- [Work required]:
Update the material from its start through the line containing "[550, 517, 942, 563]" by putting "roadside" in place of "street-level", with everything else unchanged. Leave out the pictures.

Object detection data
● ● ● ●

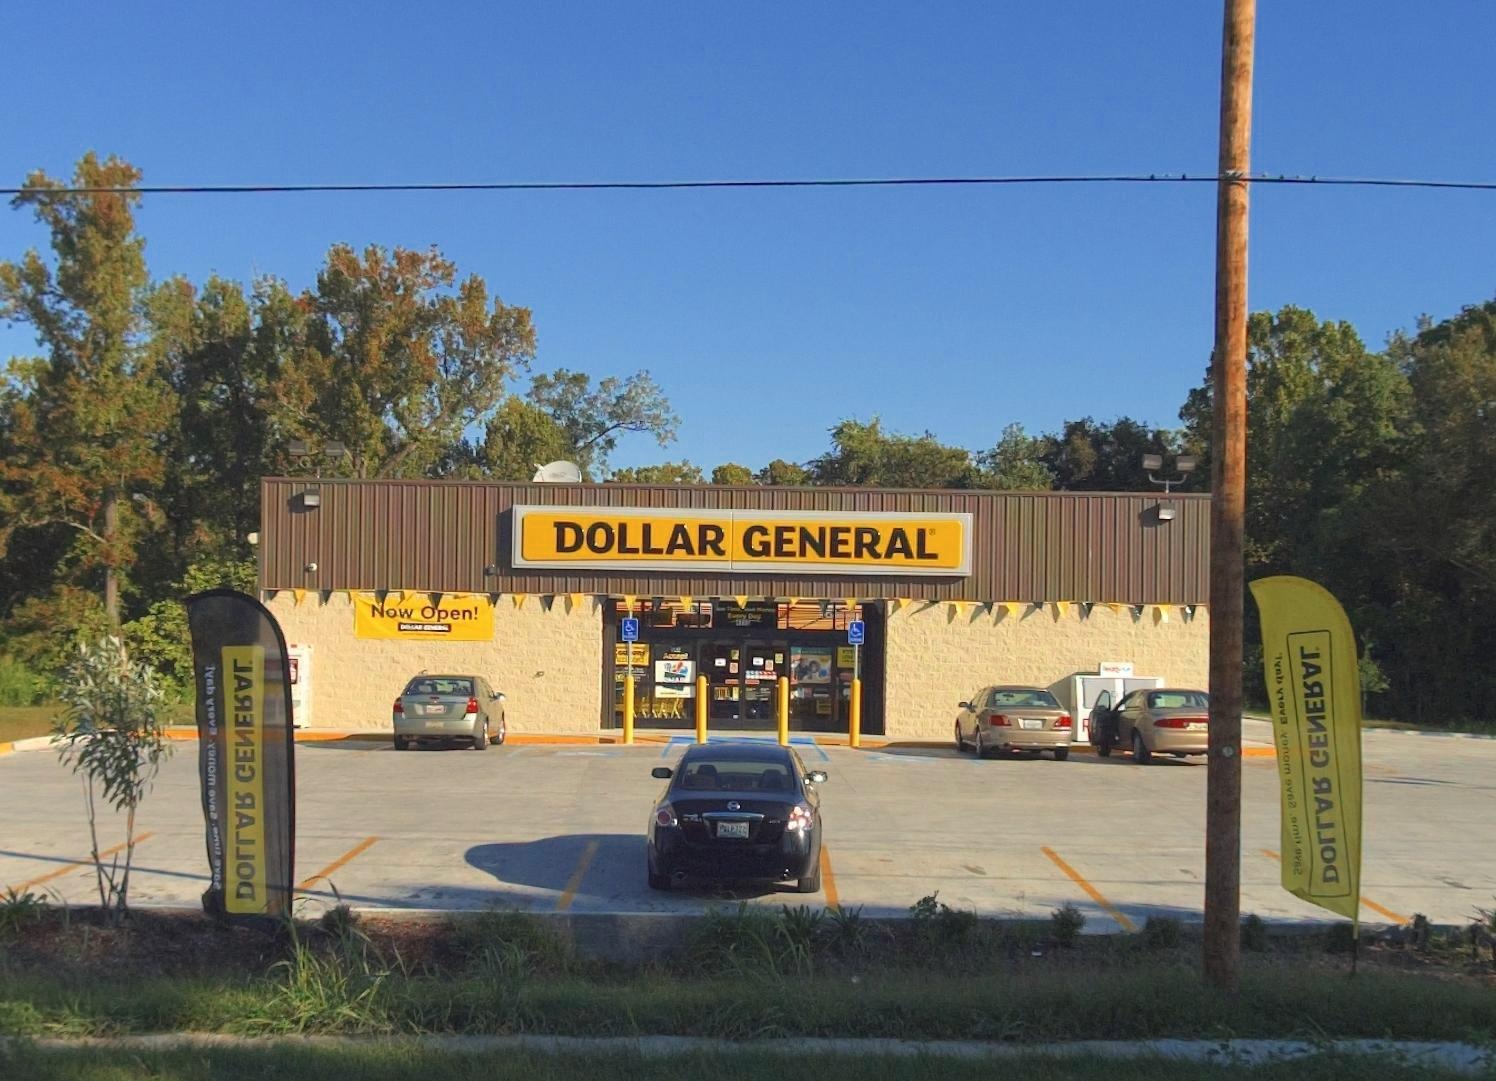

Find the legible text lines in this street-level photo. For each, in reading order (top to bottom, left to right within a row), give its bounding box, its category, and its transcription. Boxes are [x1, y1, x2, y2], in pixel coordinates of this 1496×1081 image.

[369, 601, 480, 624] None: Now Open!
[550, 517, 942, 563] BusinessName: DOLLAR GENERAL
[230, 654, 258, 905] BusinessName: *A***** *A**O*
[1295, 641, 1343, 888] BusinessName: *A***** *A**O*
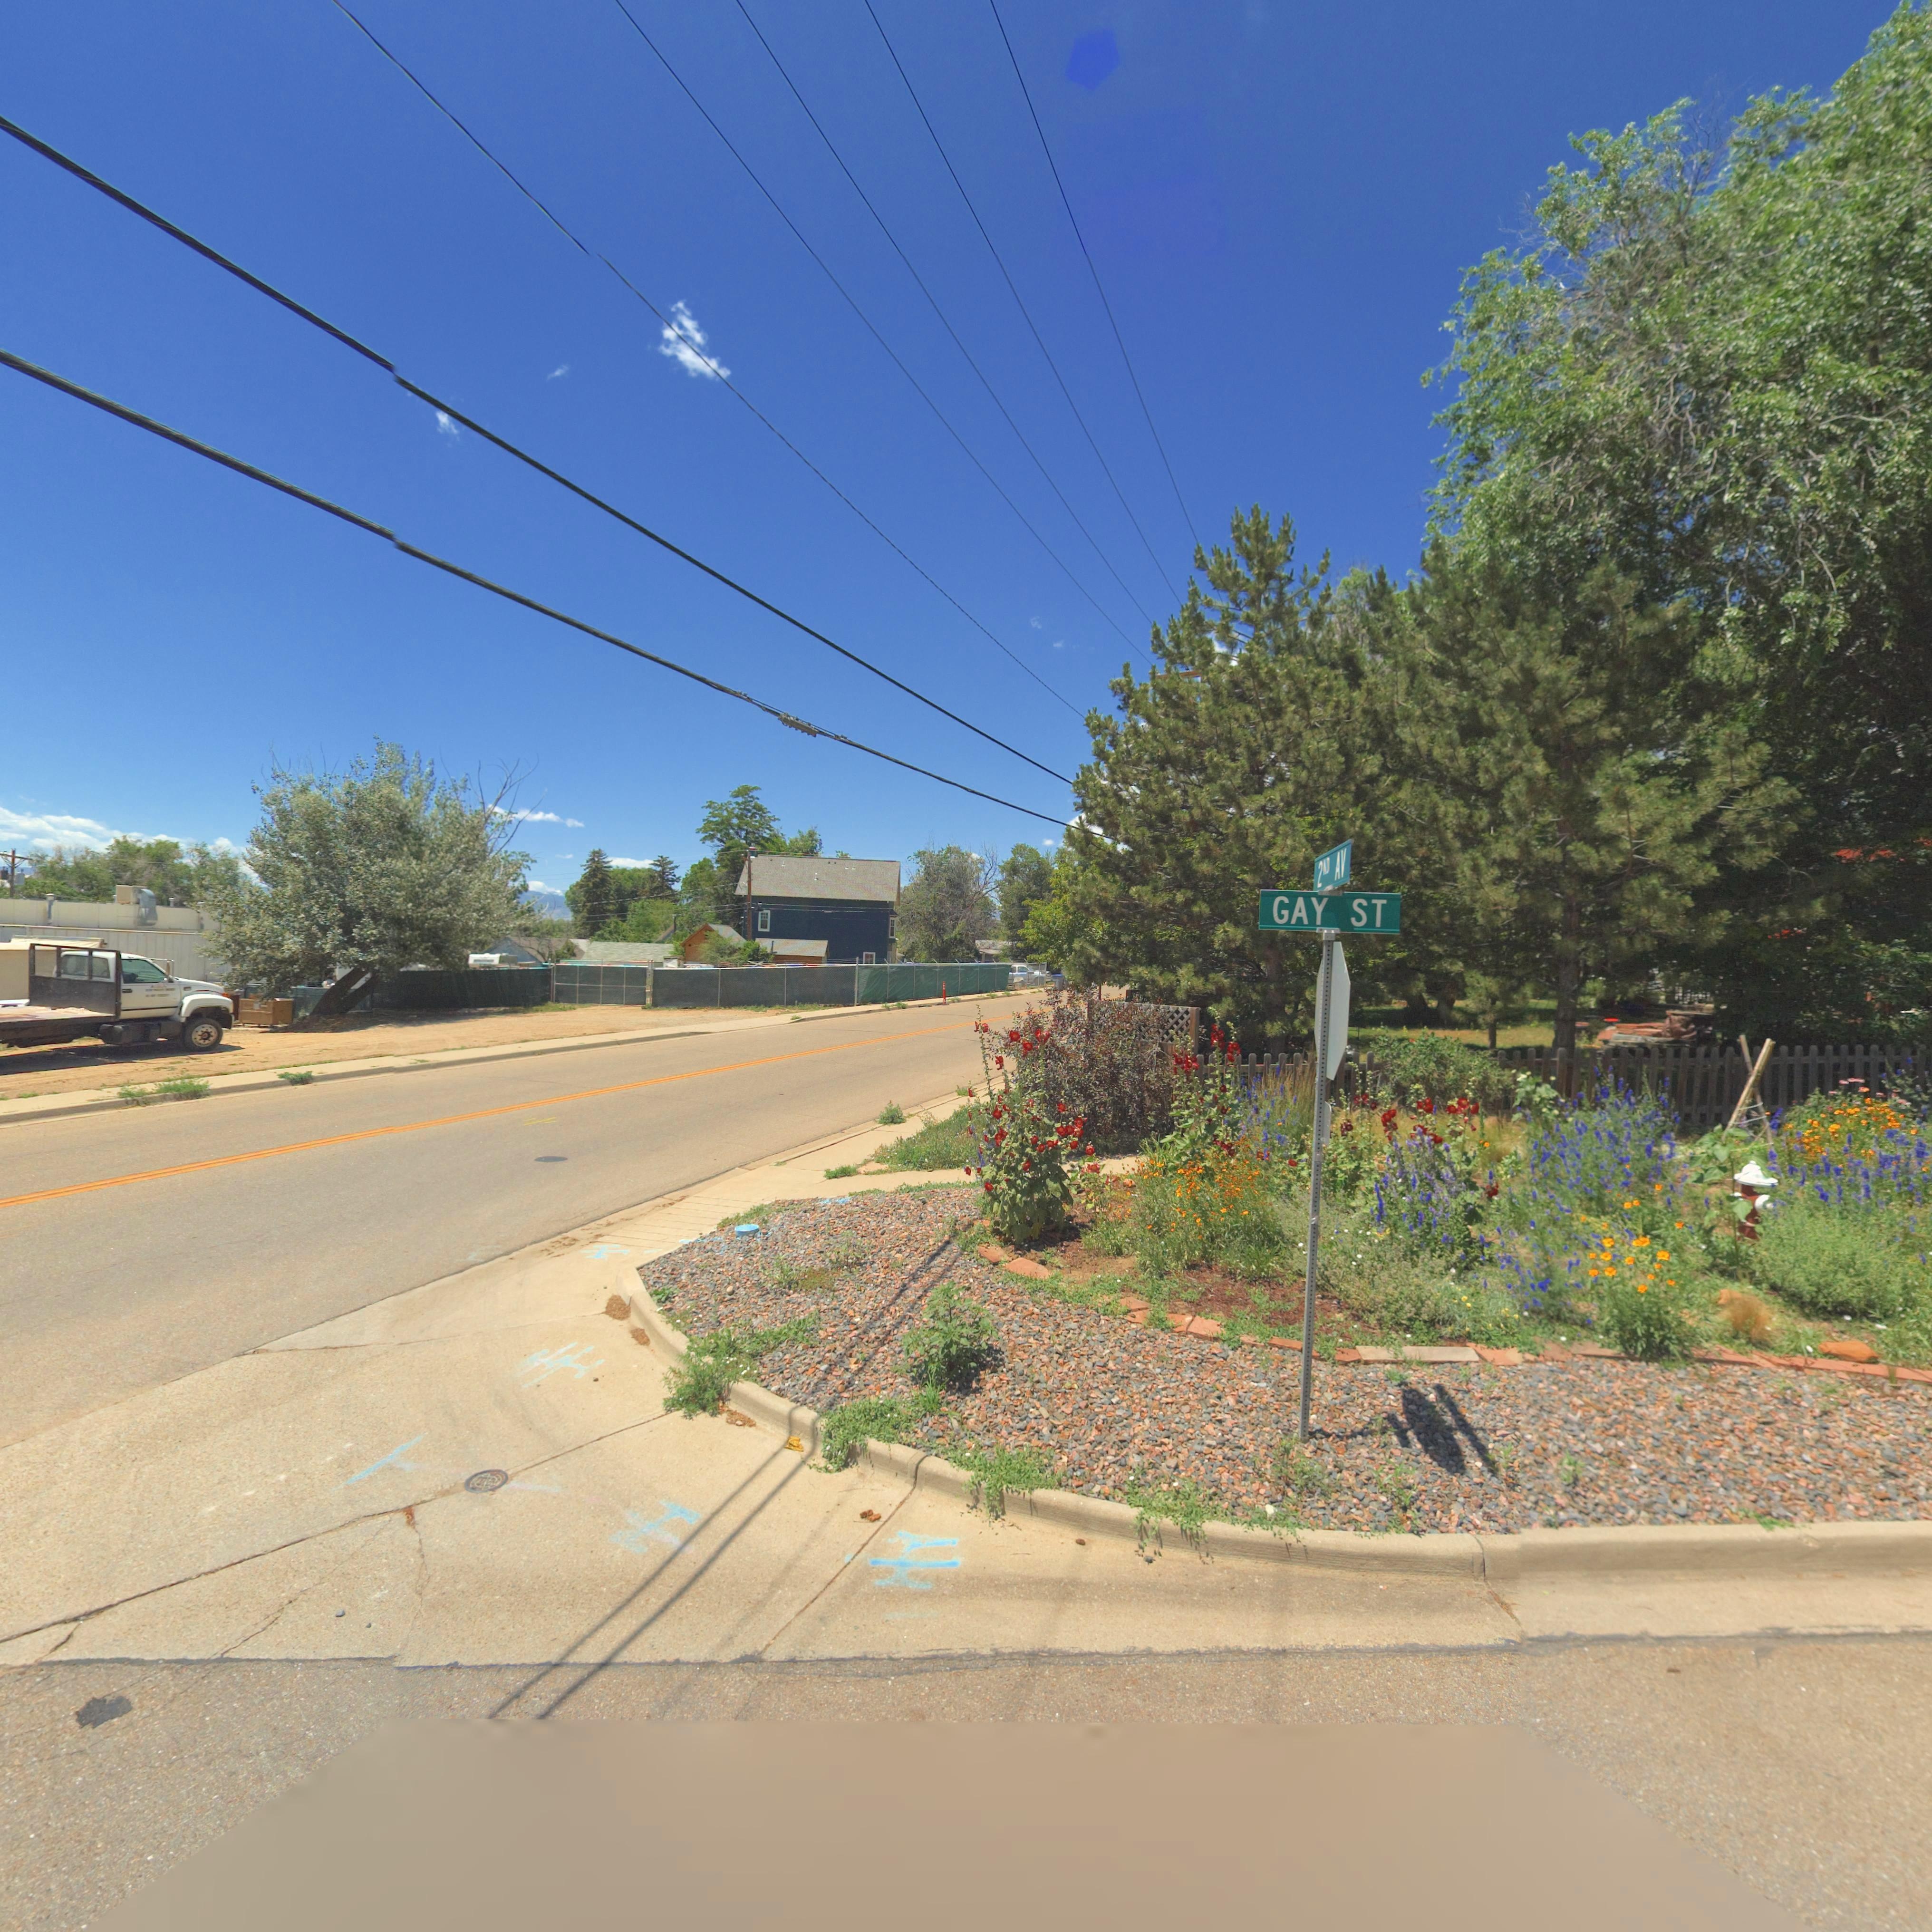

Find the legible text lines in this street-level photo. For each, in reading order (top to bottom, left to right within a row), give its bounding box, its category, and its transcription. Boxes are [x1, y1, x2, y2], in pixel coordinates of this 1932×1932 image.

[1316, 846, 1347, 889] StreetName: 2ND AV
[1271, 895, 1387, 928] StreetName: GAY ST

● ● ● ●

- [Result below]:
Find the legible text lines in this roadside photo. For each, in reading order (top to bottom, left to right within a row), give its bounding box, its category, and its transcription. Boxes are [x1, y1, x2, y2], in pixel coordinates of this 1496×1081 image.

[369, 601, 480, 624] None: Now Open!
[550, 517, 942, 563] BusinessName: DOLLAR GENERAL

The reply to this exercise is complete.